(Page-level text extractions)
%%

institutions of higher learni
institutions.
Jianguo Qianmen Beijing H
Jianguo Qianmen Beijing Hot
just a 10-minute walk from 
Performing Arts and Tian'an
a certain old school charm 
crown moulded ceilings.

%%

• [Your goal] Return a copy of each line in the entries that carries the string "Beijing".

• [Reply]
Jianguo Qianmen Beijing H
Jianguo Qianmen Beijing Hot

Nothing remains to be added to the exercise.